After having a pre-season stint with the Brisbane Bullets, Walker joined the Perth Wildcats in September 2016 as an injury replacement for Matthew Knight. On 20 October 2016, after Knight was given the all-clear to return to action, Walker was removed from the active 11-man playing roster. Despite being unable to return to the court for the Wildcats for the remainder of the 2016–17 season, Walker remained a training player, was a member of the championship-winning team, and was named the recipient of the Club Coaches' Award. After playing in the Queensland Basketball League with the Mackay Meteors during the 2017 off-season, Walker re-joined the Wildcats for the 2017–18 season as a full-time player. On 8 December 2017, Walker had 12 points and 16 rebounds in an 88–79 win over the Adelaide 36ers. Twelve of his 16 rebounds were offensive, the most ever recorded in the NBL's 40-minute era.

After a short off-season stint with the Frankston Blues in the SEABL, Walker joined the Cairns Taipans for the 2018–19 NBL season. Following the season, the Taipans cut ties with Walker.
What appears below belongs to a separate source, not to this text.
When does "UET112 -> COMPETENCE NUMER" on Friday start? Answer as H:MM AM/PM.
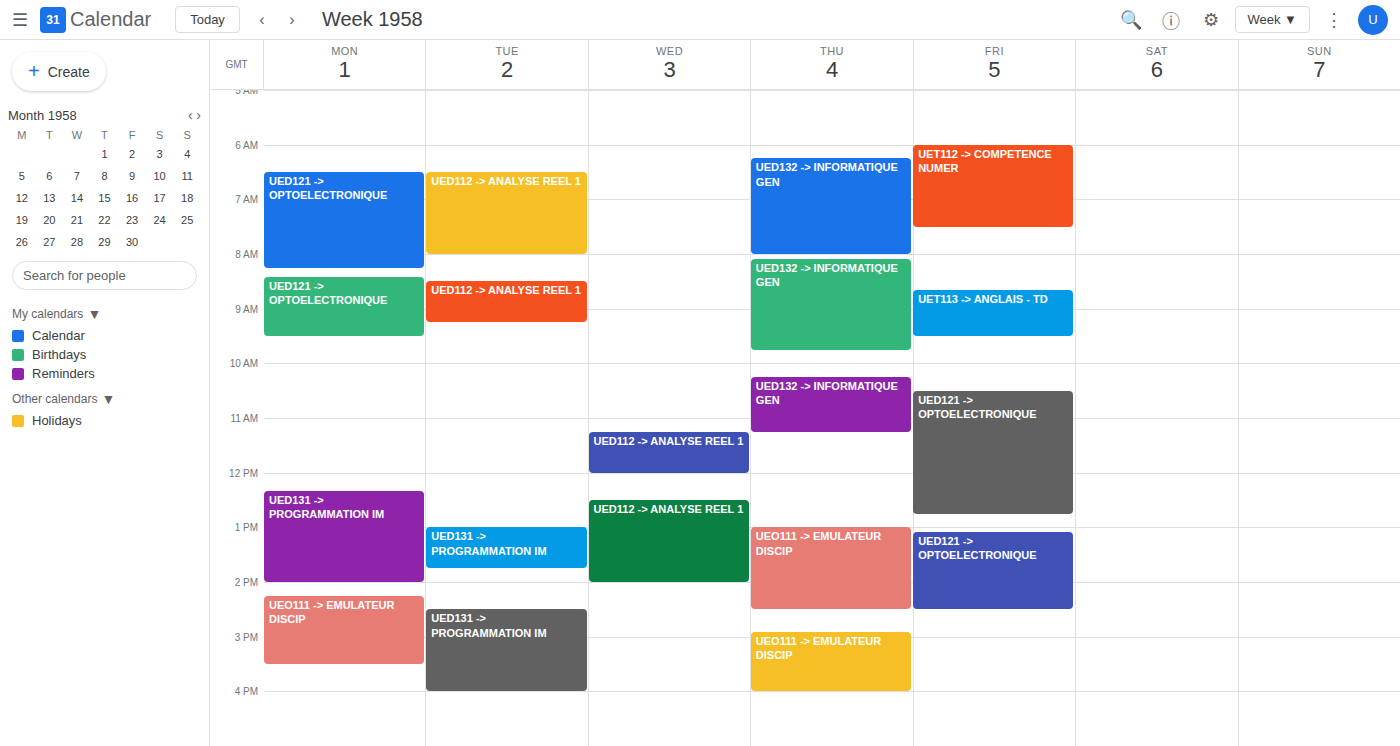
6:00 AM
In April 2019, Walker joined the Nunawading Spectres of the NBL1 for the 2019 season. He helped the Spectres win the NBL1 championship.

On 2 September 2019, Walker signed with the Sydney Kings for the 2019–20 NBL season.

Walker announced his retirement from the NBL on 1 February 2021.

Walker joined the Illawarra Hawks of the NBL1 East for the 2022 NBL1 season. He returned to the Hawks for the 2023 NBL1 East season.

After a two-year absence, Walker joined the Sutherland Sharks for the 2026 NBL1 East season. He played just under eight minutes during the Sharks' 2026 NBL1 East Grand Final appearance.

==National team career==
In 2014, Walker played for the Australian Boomers in the Sino-Australia Challenge series against China. He played for the Boomers at the 2018 Commonwealth Games and during the 2019 FIBA Basketball World Cup Asian qualifiers.

Walker helped the Australia 3x3 team win silver at the 2023 FIBA 3x3 Asia Cup and then competed at the 2023 FIBA 3x3 World Cup.

==Personal life==
Walker is the son of Robert and Sharyn, and has a sister named Ashleigh.